#### DIRECTION A
In the financial reform summary, what position does Jim Collura hold?
#### DIRECTION B
Reproduce word for word everything in the financial reform summary from "Cameron Hanover was" down to "enforce this requirement.".

=== EXCERPTED TEXT ===

FMX | Connect – www.fmxconnect.com - (Reported 7/16/2010)
Cameron Hanover was included in an email from Jim Collura, Vice President for Gov’t Affairs at the New England Fuel Institute, where he discussed how the financial reform bill will affect the energy industry. Jim was kind enough to highlight some of the more meaningful changes we will see after President Obama signs it into law. Stay tuned for more developments.
- Fully close the "Enron Loophole" by empowering the Commodity Futures Trading Commission (CFTC) with authority over off-exchange (over-the-counter) derivatives markets, and by requiring across-the-board transparency for all derivatives.
- Require that derivatives be exchange-traded or cleared with real-time reporting, reducing systemic risk and market instability and uncertainty. The final bill, unlike previous iterations, would also give the CFTC additional tools to enforce this requirement.
- Provide a narrowly-defined hedge exemption for legitimate commercial end-users to clearing and capital requirements for derivatives.
- Close the "Foreign Markets Loophole" by requiring that foreign boards of trade register with the CFTC if they plan on doing business in our markets.

=== GIVEN INFORMATION ===

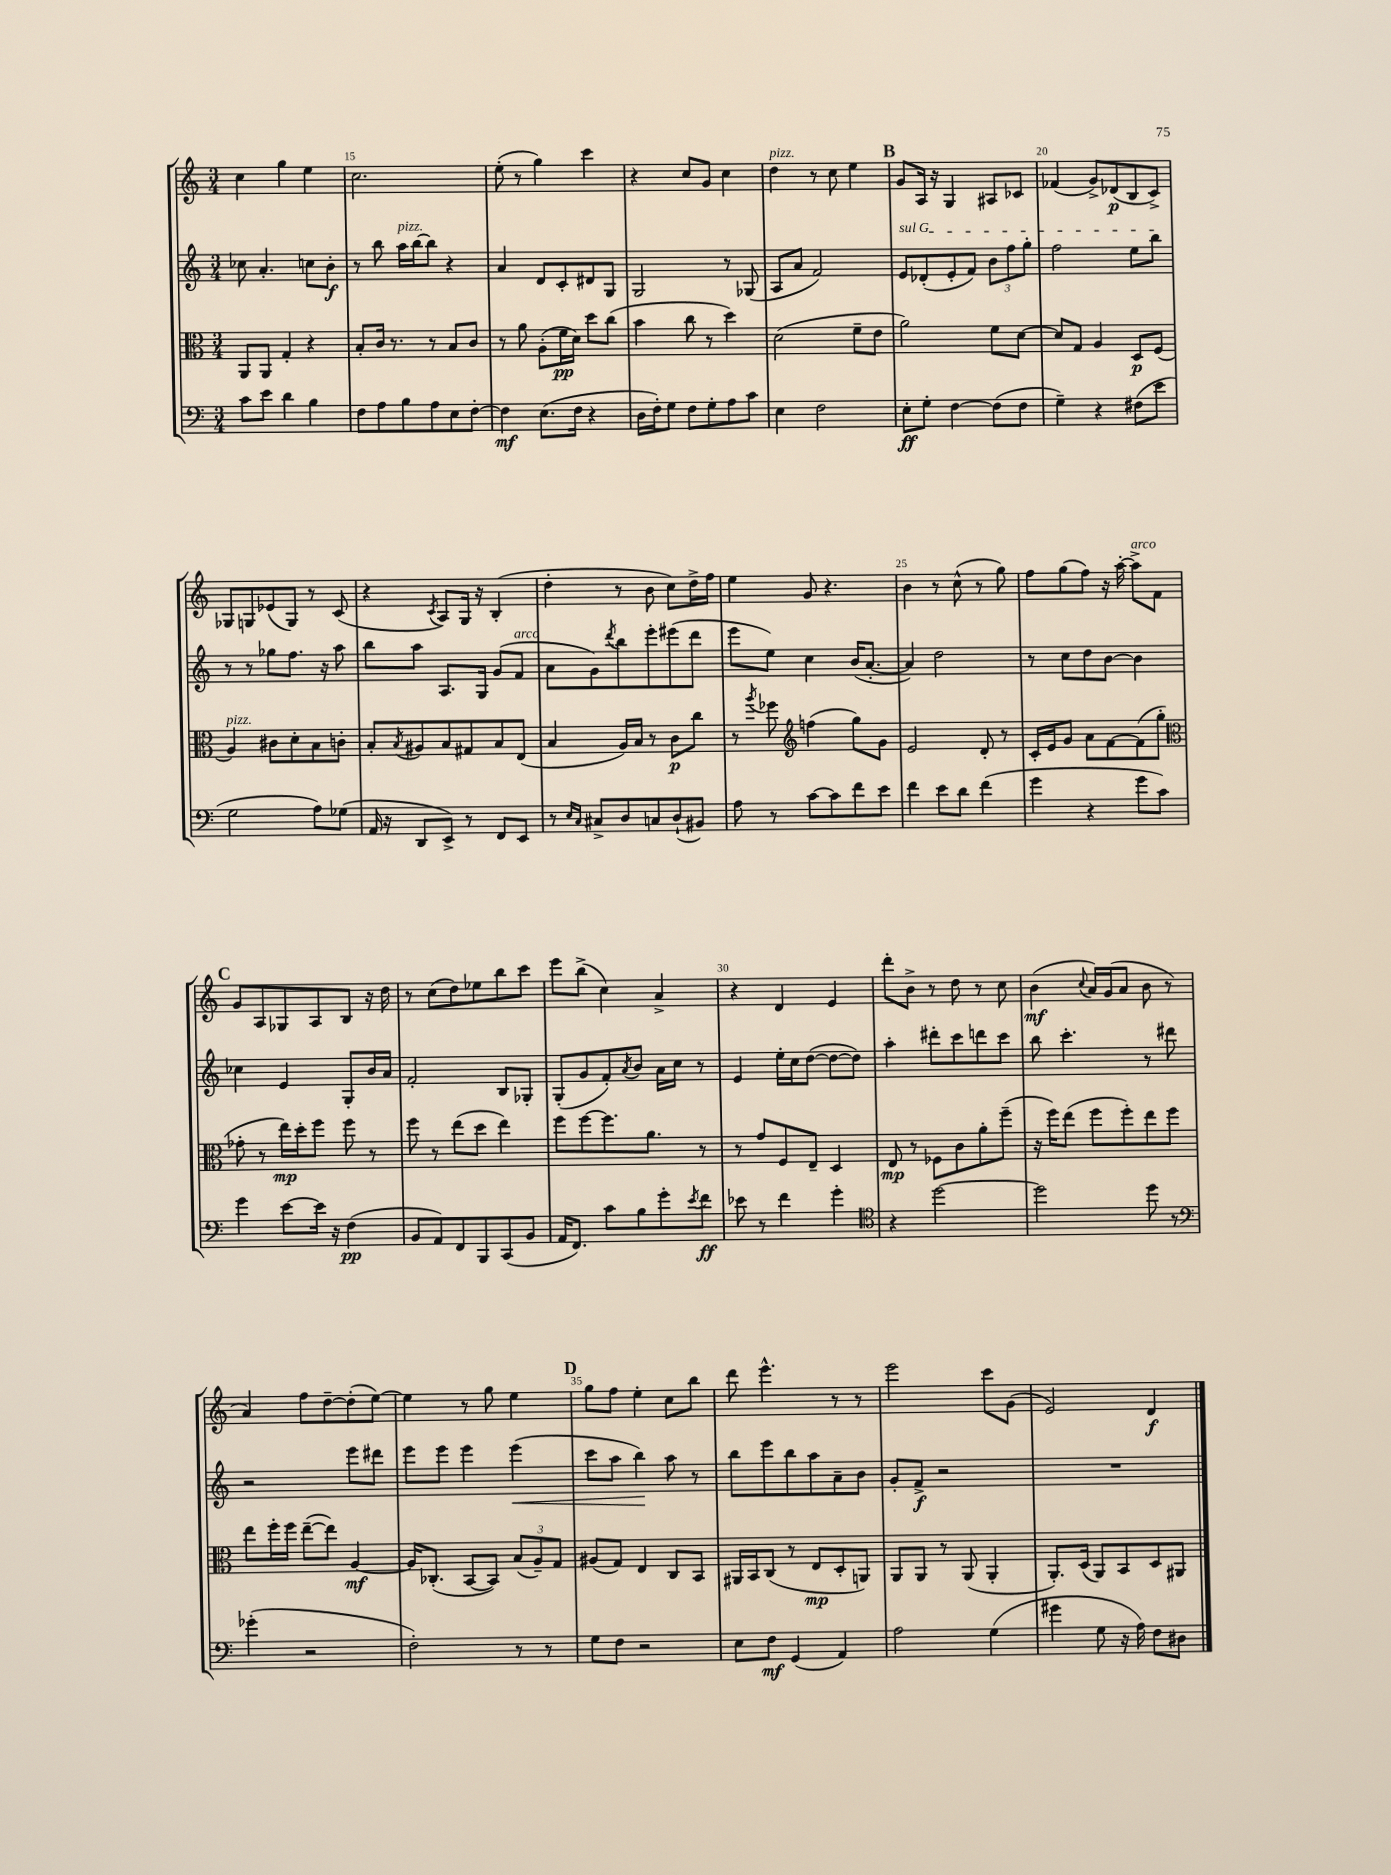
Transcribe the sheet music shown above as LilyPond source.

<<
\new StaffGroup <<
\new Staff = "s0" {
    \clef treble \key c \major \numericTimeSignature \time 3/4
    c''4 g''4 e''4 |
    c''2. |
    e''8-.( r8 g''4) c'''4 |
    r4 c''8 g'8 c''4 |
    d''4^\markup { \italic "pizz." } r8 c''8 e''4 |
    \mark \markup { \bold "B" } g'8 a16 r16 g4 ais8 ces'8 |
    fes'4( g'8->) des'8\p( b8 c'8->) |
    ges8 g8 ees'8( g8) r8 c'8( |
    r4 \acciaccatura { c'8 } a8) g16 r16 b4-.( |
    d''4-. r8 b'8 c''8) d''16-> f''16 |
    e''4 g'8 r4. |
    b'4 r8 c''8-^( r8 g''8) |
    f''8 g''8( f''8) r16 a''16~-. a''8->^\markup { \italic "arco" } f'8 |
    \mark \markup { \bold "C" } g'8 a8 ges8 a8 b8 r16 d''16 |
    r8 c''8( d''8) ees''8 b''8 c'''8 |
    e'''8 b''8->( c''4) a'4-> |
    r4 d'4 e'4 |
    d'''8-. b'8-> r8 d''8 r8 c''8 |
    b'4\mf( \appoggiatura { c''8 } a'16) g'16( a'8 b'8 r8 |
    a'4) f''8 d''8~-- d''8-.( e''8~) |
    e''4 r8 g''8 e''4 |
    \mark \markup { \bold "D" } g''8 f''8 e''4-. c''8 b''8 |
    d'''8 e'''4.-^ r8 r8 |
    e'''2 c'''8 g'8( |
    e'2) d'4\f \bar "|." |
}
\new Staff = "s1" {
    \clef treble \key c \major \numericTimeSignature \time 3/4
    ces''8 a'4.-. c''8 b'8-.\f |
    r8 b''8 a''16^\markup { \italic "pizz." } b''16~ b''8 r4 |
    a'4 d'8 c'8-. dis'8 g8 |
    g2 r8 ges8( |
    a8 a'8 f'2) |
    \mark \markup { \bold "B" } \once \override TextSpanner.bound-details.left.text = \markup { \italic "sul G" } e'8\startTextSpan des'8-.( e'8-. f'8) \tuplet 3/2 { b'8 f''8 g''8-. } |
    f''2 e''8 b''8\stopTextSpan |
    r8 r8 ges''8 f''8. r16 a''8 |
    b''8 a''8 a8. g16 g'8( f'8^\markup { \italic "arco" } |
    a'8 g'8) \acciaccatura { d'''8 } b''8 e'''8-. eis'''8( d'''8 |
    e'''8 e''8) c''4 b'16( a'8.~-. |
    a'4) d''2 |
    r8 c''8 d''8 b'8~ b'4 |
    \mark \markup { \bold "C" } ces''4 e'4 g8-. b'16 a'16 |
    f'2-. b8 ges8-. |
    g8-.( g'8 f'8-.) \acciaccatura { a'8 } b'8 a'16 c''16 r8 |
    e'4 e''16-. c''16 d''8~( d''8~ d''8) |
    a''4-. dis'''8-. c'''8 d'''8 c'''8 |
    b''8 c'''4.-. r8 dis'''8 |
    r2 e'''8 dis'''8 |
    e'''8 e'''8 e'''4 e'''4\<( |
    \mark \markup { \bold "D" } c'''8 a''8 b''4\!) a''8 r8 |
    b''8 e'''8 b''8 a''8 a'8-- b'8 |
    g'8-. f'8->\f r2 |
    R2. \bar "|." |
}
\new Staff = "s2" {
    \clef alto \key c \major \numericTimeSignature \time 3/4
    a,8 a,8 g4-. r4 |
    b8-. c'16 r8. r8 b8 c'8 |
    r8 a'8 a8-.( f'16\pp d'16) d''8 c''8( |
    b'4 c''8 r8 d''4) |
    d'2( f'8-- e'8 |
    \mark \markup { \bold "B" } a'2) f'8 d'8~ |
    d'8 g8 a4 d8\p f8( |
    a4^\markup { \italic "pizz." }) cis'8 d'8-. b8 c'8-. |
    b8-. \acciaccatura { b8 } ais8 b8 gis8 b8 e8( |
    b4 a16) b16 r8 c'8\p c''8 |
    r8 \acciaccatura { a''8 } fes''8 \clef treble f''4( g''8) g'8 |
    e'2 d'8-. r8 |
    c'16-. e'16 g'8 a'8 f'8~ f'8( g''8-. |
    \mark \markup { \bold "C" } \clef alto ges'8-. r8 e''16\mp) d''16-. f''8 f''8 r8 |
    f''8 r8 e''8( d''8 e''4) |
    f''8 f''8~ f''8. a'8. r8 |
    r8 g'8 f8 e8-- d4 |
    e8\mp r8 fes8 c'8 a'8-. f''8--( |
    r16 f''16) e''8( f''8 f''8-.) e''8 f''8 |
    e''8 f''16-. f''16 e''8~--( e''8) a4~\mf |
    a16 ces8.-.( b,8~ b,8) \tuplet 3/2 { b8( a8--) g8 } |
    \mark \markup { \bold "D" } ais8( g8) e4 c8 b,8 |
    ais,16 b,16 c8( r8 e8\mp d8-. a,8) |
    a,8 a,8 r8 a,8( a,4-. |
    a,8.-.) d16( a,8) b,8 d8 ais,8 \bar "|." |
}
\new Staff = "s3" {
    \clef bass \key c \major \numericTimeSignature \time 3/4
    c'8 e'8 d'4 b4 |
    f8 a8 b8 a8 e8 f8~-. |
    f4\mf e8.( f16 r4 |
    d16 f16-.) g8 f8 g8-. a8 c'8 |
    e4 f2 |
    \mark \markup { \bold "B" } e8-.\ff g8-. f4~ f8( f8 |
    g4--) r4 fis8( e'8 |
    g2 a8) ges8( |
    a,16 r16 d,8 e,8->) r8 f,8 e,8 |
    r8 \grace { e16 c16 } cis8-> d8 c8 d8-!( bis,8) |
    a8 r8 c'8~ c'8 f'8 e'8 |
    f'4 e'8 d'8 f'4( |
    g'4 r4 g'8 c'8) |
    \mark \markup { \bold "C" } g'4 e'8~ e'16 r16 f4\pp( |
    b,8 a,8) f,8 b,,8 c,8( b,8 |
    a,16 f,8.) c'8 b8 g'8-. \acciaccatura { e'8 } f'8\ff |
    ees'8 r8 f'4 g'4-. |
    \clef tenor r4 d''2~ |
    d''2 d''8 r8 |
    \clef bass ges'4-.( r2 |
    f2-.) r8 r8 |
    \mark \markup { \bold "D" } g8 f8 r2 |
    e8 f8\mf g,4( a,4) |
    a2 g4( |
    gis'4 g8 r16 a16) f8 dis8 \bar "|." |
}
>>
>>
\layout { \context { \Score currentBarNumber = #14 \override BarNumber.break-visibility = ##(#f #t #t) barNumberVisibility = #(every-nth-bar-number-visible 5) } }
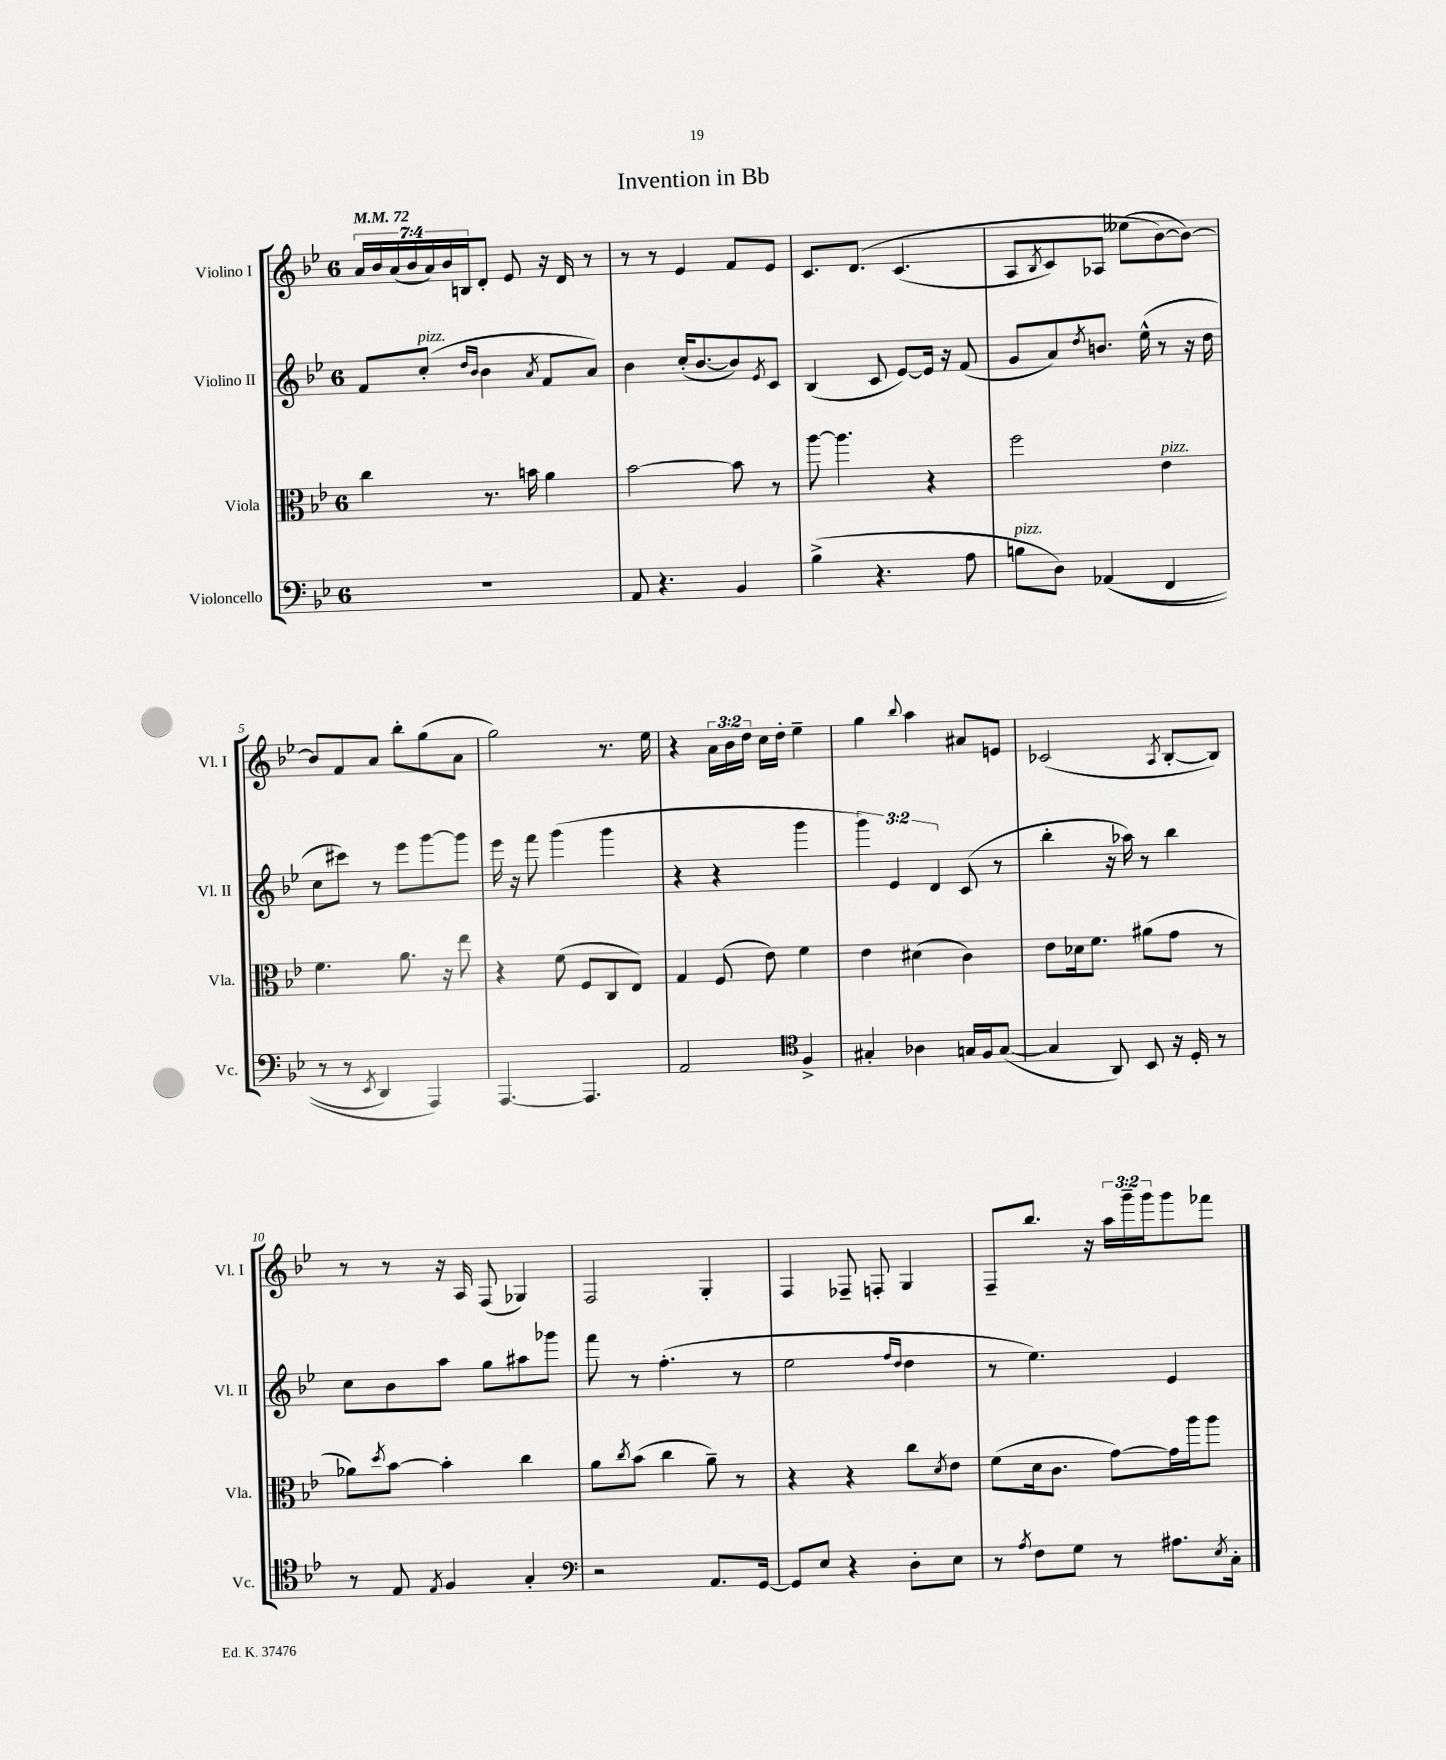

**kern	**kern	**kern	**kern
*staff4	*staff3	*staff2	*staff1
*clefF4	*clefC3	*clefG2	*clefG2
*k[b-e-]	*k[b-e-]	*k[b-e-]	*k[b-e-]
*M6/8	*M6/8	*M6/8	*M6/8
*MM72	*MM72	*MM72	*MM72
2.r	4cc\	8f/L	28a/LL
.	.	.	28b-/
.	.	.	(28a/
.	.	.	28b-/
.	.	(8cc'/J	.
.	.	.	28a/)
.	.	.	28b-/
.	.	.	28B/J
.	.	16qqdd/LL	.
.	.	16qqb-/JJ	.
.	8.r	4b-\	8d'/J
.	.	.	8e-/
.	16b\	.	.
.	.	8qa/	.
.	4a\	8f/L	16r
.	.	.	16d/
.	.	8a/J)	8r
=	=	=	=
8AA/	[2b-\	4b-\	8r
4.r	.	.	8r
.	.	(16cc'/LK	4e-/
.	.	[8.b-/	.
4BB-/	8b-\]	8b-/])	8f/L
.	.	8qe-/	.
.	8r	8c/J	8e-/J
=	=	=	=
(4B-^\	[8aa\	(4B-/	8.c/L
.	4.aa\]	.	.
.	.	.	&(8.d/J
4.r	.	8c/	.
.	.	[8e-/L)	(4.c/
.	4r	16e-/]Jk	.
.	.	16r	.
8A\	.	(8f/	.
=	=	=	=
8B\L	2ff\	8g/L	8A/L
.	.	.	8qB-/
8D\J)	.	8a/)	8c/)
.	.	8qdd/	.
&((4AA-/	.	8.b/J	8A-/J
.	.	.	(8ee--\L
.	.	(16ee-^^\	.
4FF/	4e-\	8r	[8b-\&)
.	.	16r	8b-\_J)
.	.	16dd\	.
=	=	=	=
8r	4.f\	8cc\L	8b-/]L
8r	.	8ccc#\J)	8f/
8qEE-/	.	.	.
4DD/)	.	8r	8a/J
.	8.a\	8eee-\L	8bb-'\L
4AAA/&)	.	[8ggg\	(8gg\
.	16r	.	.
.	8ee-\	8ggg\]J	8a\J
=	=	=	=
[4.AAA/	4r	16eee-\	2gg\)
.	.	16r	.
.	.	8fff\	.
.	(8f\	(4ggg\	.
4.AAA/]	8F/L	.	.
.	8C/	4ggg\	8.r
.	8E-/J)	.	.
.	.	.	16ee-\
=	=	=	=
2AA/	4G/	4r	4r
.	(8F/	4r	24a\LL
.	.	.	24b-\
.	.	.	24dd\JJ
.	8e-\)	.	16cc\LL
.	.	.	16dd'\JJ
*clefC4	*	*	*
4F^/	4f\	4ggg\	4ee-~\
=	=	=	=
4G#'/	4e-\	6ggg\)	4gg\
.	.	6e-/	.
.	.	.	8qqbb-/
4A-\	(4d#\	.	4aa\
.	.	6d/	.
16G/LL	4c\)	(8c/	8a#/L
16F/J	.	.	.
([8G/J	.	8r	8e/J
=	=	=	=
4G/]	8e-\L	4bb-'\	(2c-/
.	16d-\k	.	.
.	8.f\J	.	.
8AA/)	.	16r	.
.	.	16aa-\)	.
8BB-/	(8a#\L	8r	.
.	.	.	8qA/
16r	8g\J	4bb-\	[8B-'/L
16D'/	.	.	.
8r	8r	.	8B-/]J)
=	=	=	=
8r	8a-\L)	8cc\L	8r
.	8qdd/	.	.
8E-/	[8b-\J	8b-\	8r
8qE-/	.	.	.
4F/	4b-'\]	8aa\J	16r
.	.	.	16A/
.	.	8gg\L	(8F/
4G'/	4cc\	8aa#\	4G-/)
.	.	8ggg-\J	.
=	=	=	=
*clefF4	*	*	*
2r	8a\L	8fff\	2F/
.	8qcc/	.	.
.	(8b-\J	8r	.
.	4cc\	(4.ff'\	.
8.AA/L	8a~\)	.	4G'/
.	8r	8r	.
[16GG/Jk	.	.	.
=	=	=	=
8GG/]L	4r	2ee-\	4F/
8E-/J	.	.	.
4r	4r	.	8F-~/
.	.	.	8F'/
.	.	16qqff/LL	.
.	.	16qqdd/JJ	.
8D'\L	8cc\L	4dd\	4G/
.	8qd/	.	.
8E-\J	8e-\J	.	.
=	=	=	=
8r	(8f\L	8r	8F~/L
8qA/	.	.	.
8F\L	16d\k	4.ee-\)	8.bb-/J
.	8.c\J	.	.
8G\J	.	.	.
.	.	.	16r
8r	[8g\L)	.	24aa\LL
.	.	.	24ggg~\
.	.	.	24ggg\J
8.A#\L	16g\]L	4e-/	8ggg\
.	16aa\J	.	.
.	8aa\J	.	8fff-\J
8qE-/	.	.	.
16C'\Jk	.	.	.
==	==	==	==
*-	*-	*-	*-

===

#### COMPLETE OUTPUT A
Vice President for Gov’t Affairs at the New England Fuel Institute

#### COMPLETE OUTPUT B
Cameron Hanover was included in an email from Jim Collura, Vice President for Gov’t Affairs at the New England Fuel Institute, where he discussed how the financial reform bill will affect the energy industry. Jim was kind enough to highlight some of the more meaningful changes we will see after President Obama signs it into law. Stay tuned for more developments.
- Fully close the "Enron Loophole" by empowering the Commodity Futures Trading Commission (CFTC) with authority over off-exchange (over-the-counter) derivatives markets, and by requiring across-the-board transparency for all derivatives.
- Require that derivatives be exchange-traded or cleared with real-time reporting, reducing systemic risk and market instability and uncertainty. The final bill, unlike previous iterations, would also give the CFTC additional tools to enforce this requirement.